Data shown:
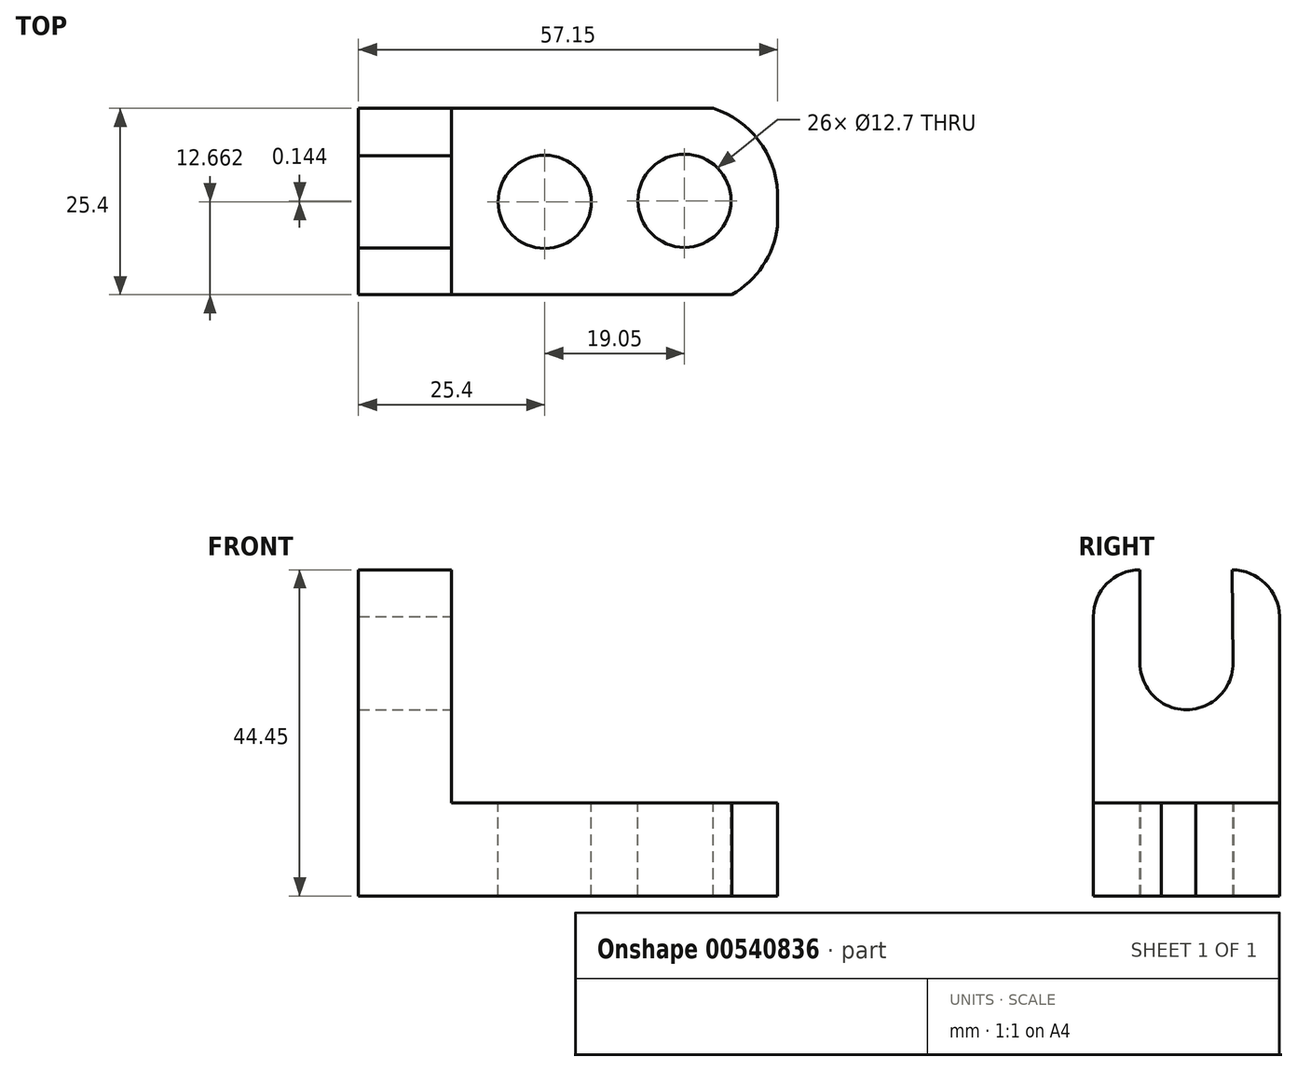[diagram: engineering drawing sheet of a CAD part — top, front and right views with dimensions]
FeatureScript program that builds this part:
annotation { "Feature Type Name" : "Feature", "Feature Type Description" : "" }
export const myFeature = defineFeature(function(context is Context, id is Id, definition is map)
    precondition{}
    {
        {
            var Q0;
            Q0=qCreatedBy(makeId("Front.planeOp"),FACE);
            var sketch = newSketch(context, id + "F0", { "sketchPlane" : qUnion([Q0])});
            skLineSegment(sketch, "E0", {"start": v(0, 0) * mm, "end": v(57.15, 0) * mm});
            skLineSegment(sketch, "E1", {"start": v(57.15, 0) * mm, "end": v(57.15, 12.7) * mm});
            skLineSegment(sketch, "E2", {"start": v(57.15, 12.7) * mm, "end": v(12.7, 12.7) * mm});
            skLineSegment(sketch, "E3", {"start": v(12.7, 12.7) * mm, "end": v(12.7, 44.45) * mm});
            skLineSegment(sketch, "E4", {"start": v(12.7, 44.45) * mm, "end": v(0, 44.45) * mm});
            skLineSegment(sketch, "E5", {"start": v(0, 44.45) * mm, "end": v(0, 0) * mm});
            skSolve(sketch);
        }
        {
            var Q0;
            Q0=makeQuery(id+"F0.imprint","IMPRINT",FACE,{"disambiguationData":[TD([[makeQuery(id+"F0.imprint","IMPRINT",EDGE,{"derivedFrom":sQuery(id+"F0.wireOp",EDGE,"E0")}),1.0]])]});
            extrude(context, id + "F1", {"entities" : qUnion([Q0]), "depth" : 25.4 * mm, "offsetDistance" : 25.4 * mm});
        }
        {
            var Q0;
            Q0=makeQuery(id+"F1.opExtrude","SWEPT_FACE",FACE,{"disambiguationData":[OSD([sQuery(id+"F0.wireOp",EDGE,"E3")])]});
            var sketch = newSketch(context, id + "F2", { "sketchPlane" : qUnion([Q0])});
            skCircle(sketch, "E6", {"center": v(-12.7, 31.75) * mm, "radius": 6.35 * mm});
            skPoint(sketch, "E6.centerSnap0", {"position": v(-12.7, 44.45) * mm});
            skLineSegment(sketch, "E7", {"start": v(-12.7, 31.75) * mm, "end": v(-19.05, 31.75) * mm});
            skLineSegment(sketch, "E8", {"start": v(-19.05, 31.75) * mm, "end": v(-19.05, 44.45) * mm});
            skLineSegment(sketch, "E9", {"start": v(-19.05, 44.45) * mm, "end": v(-6.48, 44.45) * mm});
            skLineSegment(sketch, "E10", {"start": v(-6.35, 31.75) * mm, "end": v(-12.7, 31.75) * mm});
            skLineSegment(sketch, "E11", {"start": v(-6.35, 31.75) * mm, "end": v(-6.48, 44.45) * mm});
            skArc(sketch, "E12", {"start": v(-19.05, 44.45) * mm, "mid": v(-23.54, 42.6) * mm, "end": v(-25.4, 38.1) * mm});
            skArc(sketch, "E13", {"start": v(0, 38.1) * mm, "mid": v(-1.94, 42.6) * mm, "end": v(-6.48, 44.45) * mm});
            skSolve(sketch);
        }
        {
            var Q0;
            {var subQ0=sQuery(id+"F2.wireOp",EDGE,"E8");Q0=makeQuery(id+"F2.imprint","IMPRINT",FACE,{"disambiguationData":[TD([[makeQuery(id+"F2.imprint","IMPRINT",EDGE,{"derivedFrom":subQ0}),-1.0]])]});}
            var Q1;
            {var subQ0=sQuery(id+"F2.wireOp",EDGE,"E7");Q1=makeQuery(id+"F2.imprint","IMPRINT",FACE,{"disambiguationData":[TD([[makeQuery(id+"F2.imprint","IMPRINT",EDGE,{"derivedFrom":subQ0}),-1.0]])]});}
            var Q2;
            {var subQ0=sQuery(id+"F2.wireOp",EDGE,"E7");Q2=makeQuery(id+"F2.imprint","IMPRINT",FACE,{"disambiguationData":[TD([[makeQuery(id+"F2.imprint","IMPRINT",EDGE,{"derivedFrom":subQ0}),1.0]])]});}
            var Q3;
            {var subQ0=sQuery(id+"F2.wireOp",EDGE,"E13");Q3=makeQuery(id+"F2.imprint","IMPRINT",FACE,{"disambiguationData":[TD([[makeQuery(id+"F2.imprint","IMPRINT",EDGE,{"derivedFrom":subQ0}),-1.0]])]});}
            var Q4;
            {var subQ0=sQuery(id+"F2.wireOp",EDGE,"E12");Q4=makeQuery(id+"F2.imprint","IMPRINT",FACE,{"disambiguationData":[TD([[makeQuery(id+"F2.imprint","IMPRINT",EDGE,{"derivedFrom":subQ0}),-1.0]])]});}
            extrude(context, id + "F3", {"entities" : qUnion([Q0, Q1, Q2, Q3, Q4]), "operationType" : NewBodyOperationType.REMOVE, "oppositeDirection" : true, "depth" : 12.7 * mm, "offsetDistance" : 25.4 * mm});
        }
        {
            var Q0;
            Q0=makeQuery(id+"F1.opExtrude","SWEPT_FACE",FACE,{"disambiguationData":[OSD([sQuery(id+"F0.wireOp",EDGE,"E2")])]});
            var sketch = newSketch(context, id + "F4", { "sketchPlane" : qUnion([Q0])});
            skCircle(sketch, "E14", {"center": v(25.4, -12.74) * mm, "radius": 6.35 * mm});
            skCircle(sketch, "E15", {"center": v(44.45, -12.6) * mm, "radius": 6.35 * mm});
            skArc(sketch, "E16", {"start": v(57.15, -12.7) * mm, "mid": v(54.92, -4.87) * mm, "end": v(48.4, 0) * mm});
            skArc(sketch, "E17", {"start": v(50.91, -25.4) * mm, "mid": v(55.96, -20) * mm, "end": v(57.15, -12.7) * mm});
            skSolve(sketch);
        }
        {
            var Q0;
            Q0=makeQuery(id+"F4.imprint","IMPRINT",FACE,{"disambiguationData":[TD([[makeQuery(id+"F4.imprint","IMPRINT",EDGE,{"derivedFrom":sQuery(id+"F4.wireOp",EDGE,"E14")}),1.0]])]});
            var Q1;
            Q1=makeQuery(id+"F4.imprint","IMPRINT",FACE,{"disambiguationData":[TD([[makeQuery(id+"F4.imprint","IMPRINT",EDGE,{"derivedFrom":sQuery(id+"F4.wireOp",EDGE,"E15")}),1.0]])]});
            var Q2;
            {var subQ0=sQuery(id+"F4.wireOp",EDGE,"E16");var subQ1=sQuery(id+"F0.wireOp",EDGE,"E2");var subQ2=makeQuery(id+"F1.opExtrude","CAP_EDGE",EDGE,{"disambiguationData":[OSD([subQ1])],"isStart":true});var subQ3=makeQuery(id+"F4.imprint","INTERSECT",VERTEX,{"derivedFrom":[subQ2,subQ0]});Q2=makeQuery(id+"F4.imprint","IMPRINT",FACE,{"disambiguationData":[TD([[makeQuery(id+"F4.imprint","IMPRINT",EDGE,{"disambiguationData":[TD([[subQ3,1.0]])],"derivedFrom":subQ0}),-1.0]])]});}
            var Q3;
            {var subQ0=sQuery(id+"F4.wireOp",EDGE,"E17");var subQ1=sQuery(id+"F0.wireOp",EDGE,"E2");var subQ2=makeQuery(id+"F1.opExtrude","CAP_EDGE",EDGE,{"disambiguationData":[OSD([subQ1])],"isStart":false});var subQ3=makeQuery(id+"F4.imprint","INTERSECT",VERTEX,{"derivedFrom":[subQ2,subQ0]});Q3=makeQuery(id+"F4.imprint","IMPRINT",FACE,{"disambiguationData":[TD([[makeQuery(id+"F4.imprint","IMPRINT",EDGE,{"disambiguationData":[TD([[subQ3,-1.0]])],"derivedFrom":subQ0}),-1.0]])]});}
            extrude(context, id + "F5", {"entities" : qUnion([Q0, Q1, Q2, Q3]), "operationType" : NewBodyOperationType.REMOVE, "oppositeDirection" : true, "depth" : 25.4 * mm, "offsetDistance" : 25.4 * mm});
        }
    });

Instruction:
Copy out the records word for word, from their beginning up to and including the line that contains "v(-12.7, 44.45) *". Omit the pictures.

Response to this task:
[diagram: engineering drawing sheet of a CAD part — top, front and right views with dimensions]
FeatureScript program that builds this part:
annotation { "Feature Type Name" : "Feature", "Feature Type Description" : "" }
export const myFeature = defineFeature(function(context is Context, id is Id, definition is map)
    precondition{}
    {
        {
            var Q0;
            Q0=qCreatedBy(makeId("Front.planeOp"),FACE);
            var sketch = newSketch(context, id + "F0", { "sketchPlane" : qUnion([Q0])});
            skLineSegment(sketch, "E0", {"start": v(0, 0) * mm, "end": v(57.15, 0) * mm});
            skLineSegment(sketch, "E1", {"start": v(57.15, 0) * mm, "end": v(57.15, 12.7) * mm});
            skLineSegment(sketch, "E2", {"start": v(57.15, 12.7) * mm, "end": v(12.7, 12.7) * mm});
            skLineSegment(sketch, "E3", {"start": v(12.7, 12.7) * mm, "end": v(12.7, 44.45) * mm});
            skLineSegment(sketch, "E4", {"start": v(12.7, 44.45) * mm, "end": v(0, 44.45) * mm});
            skLineSegment(sketch, "E5", {"start": v(0, 44.45) * mm, "end": v(0, 0) * mm});
            skSolve(sketch);
        }
        {
            var Q0;
            Q0=makeQuery(id+"F0.imprint","IMPRINT",FACE,{"disambiguationData":[TD([[makeQuery(id+"F0.imprint","IMPRINT",EDGE,{"derivedFrom":sQuery(id+"F0.wireOp",EDGE,"E0")}),1.0]])]});
            extrude(context, id + "F1", {"entities" : qUnion([Q0]), "depth" : 25.4 * mm, "offsetDistance" : 25.4 * mm});
        }
        {
            var Q0;
            Q0=makeQuery(id+"F1.opExtrude","SWEPT_FACE",FACE,{"disambiguationData":[OSD([sQuery(id+"F0.wireOp",EDGE,"E3")])]});
            var sketch = newSketch(context, id + "F2", { "sketchPlane" : qUnion([Q0])});
            skCircle(sketch, "E6", {"center": v(-12.7, 31.75) * mm, "radius": 6.35 * mm});
            skPoint(sketch, "E6.centerSnap0", {"position": v(-12.7, 44.45) * mm});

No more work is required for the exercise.